**Task**
Do any lines in the data below contain "wire"? If so, copy every one of them.

**Raw data**

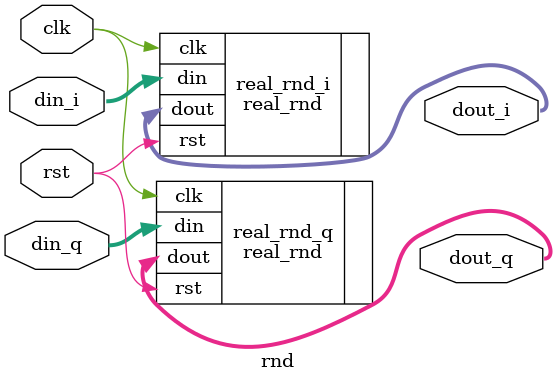
<source format=v>
`timescale 1ns / 1ps                                                       
/*************************************************************************/
// COMPANY        :  STARPOINT                                             
// TEAM           :  FPGA GROUP/SPG                                        
// MODULE NAME    :  rnd                                              
// FILE NAME      :  rnd.v                                            
// PROJECT NAME   :  rnd                                             
// HIGHER MODULE  :                                                        
// DESCRIPTION    :  top level of real_sat                                 
// NOTES          :  NONE.                                                 
// LIMITATIONS    :  NONE.                                                 
// ERRORS         :  NONE KNOWN.                                           
// INCLUDE FILES  :  N/A                                                   
//                                                                         
// AUTHOR         :  xiaowei                                               
// EMAIL          :  xiaowei@starpointcomm.com                             
// PLATFORM       :  Target Chip : Xilinx; XC5VSX50T-1FFG665C              
//                   Synthesis   : xst                                     
//                   Layout      : Xilinx ISE 13.2                         
//                                 Output Slew Rate   : Fast               
//                                 Logic Optimization : Speed              
// REVISION HISTORY:                                                       
// ----------------------------------------------------------------------- 
//  Ver     Author          Date          Changes Description              
// ----------------------------------------------------------------------- 
//  0.0     xiaowei      11/05/2015    Original Version.                   
/*************************************************************************/
module rnd #
 (     
   parameter   IN_WIDTH                        =  32  ,
   parameter   RND_WIDTH                       =  16  
) (                                                   
   input                                        clk   ,
   input                                        rst   ,
   input      [ IN_WIDTH-1 :0]                  din_i ,
   input      [ IN_WIDTH-1 :0]                  din_q ,
   
   output     [ IN_WIDTH-RND_WIDTH-1:0]         dout_i,
   output     [ IN_WIDTH-RND_WIDTH-1:0]         dout_q
  );
  


   real_rnd #
    (     
      .IN_WIDTH                        ( IN_WIDTH     ) ,
      .RND_WIDTH                       ( RND_WIDTH    ) 
   ) real_rnd_i(                                                
      .clk                             ( clk          ),
      .rst                             ( rst          ),
      .din                             ( din_i        ),
                                                                 
      .dout                            ( dout_i       )
     );
     
   real_rnd #
    (     
      .IN_WIDTH                        ( IN_WIDTH    ) ,
      .RND_WIDTH                       ( RND_WIDTH   ) 
   ) real_rnd_q(                                              
      .clk                             ( clk         ),
      .rst                             ( rst         ),
      .din                             ( din_q       ),
                                                              
      .dout                            ( dout_q      )
     );  
  
  
endmodule
</source>
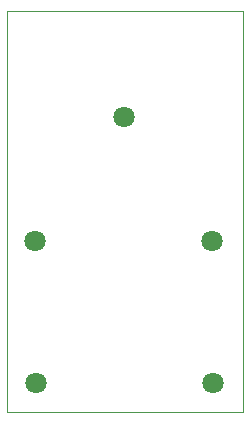
<source format=gbs>
G04*
G04 #@! TF.GenerationSoftware,Altium Limited,Altium Designer,22.2.1 (43)*
G04*
G04 Layer_Color=16711935*
%FSLAX42Y42*%
%MOMM*%
G71*
G04*
G04 #@! TF.SameCoordinates,DB8E118B-81D3-46FB-BB3D-5E7861096478*
G04*
G04*
G04 #@! TF.FilePolarity,Negative*
G04*
G01*
G75*
%ADD13C,0.10*%
%ADD17C,1.80*%
D13*
X0Y0D02*
Y3400D01*
X2000D01*
Y0D02*
Y3400D01*
X0Y0D02*
X2000D01*
D17*
X250Y250D02*
D03*
X1750D02*
D03*
X1740Y1450D02*
D03*
X240D02*
D03*
X996Y2500D02*
D03*
M02*

</source>
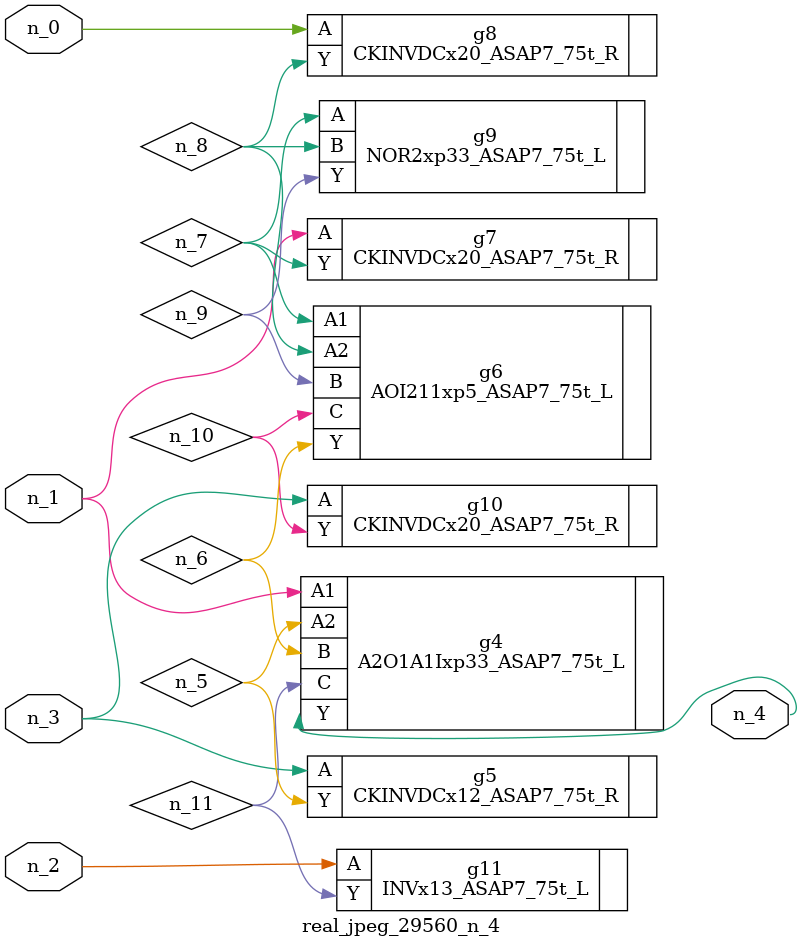
<source format=v>
module real_jpeg_29560_n_4 (n_3, n_1, n_0, n_2, n_4);

input n_3;
input n_1;
input n_0;
input n_2;

output n_4;

wire n_5;
wire n_8;
wire n_11;
wire n_6;
wire n_7;
wire n_10;
wire n_9;

CKINVDCx20_ASAP7_75t_R g8 ( 
.A(n_0),
.Y(n_8)
);

A2O1A1Ixp33_ASAP7_75t_L g4 ( 
.A1(n_1),
.A2(n_5),
.B(n_6),
.C(n_11),
.Y(n_4)
);

CKINVDCx20_ASAP7_75t_R g7 ( 
.A(n_1),
.Y(n_7)
);

INVx13_ASAP7_75t_L g11 ( 
.A(n_2),
.Y(n_11)
);

CKINVDCx12_ASAP7_75t_R g5 ( 
.A(n_3),
.Y(n_5)
);

CKINVDCx20_ASAP7_75t_R g10 ( 
.A(n_3),
.Y(n_10)
);

AOI211xp5_ASAP7_75t_L g6 ( 
.A1(n_7),
.A2(n_8),
.B(n_9),
.C(n_10),
.Y(n_6)
);

NOR2xp33_ASAP7_75t_L g9 ( 
.A(n_7),
.B(n_8),
.Y(n_9)
);


endmodule
</source>
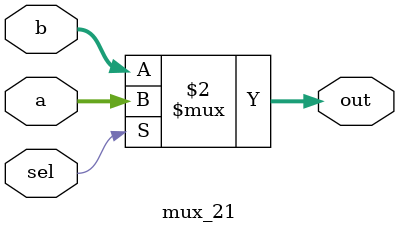
<source format=v>
`timescale 1ns / 1ps


module mux_21(a, b, sel, out);
    parameter WIDTH = 32;
    input [WIDTH-1:0] a, b;
    input sel;
    output [WIDTH-1:0] out;
    assign out = sel==1 ? a:b;
endmodule

</source>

**Problem solution**
wire n_5;
wire n_8;
wire n_11;
wire n_6;
wire n_7;
wire n_10;
wire n_9;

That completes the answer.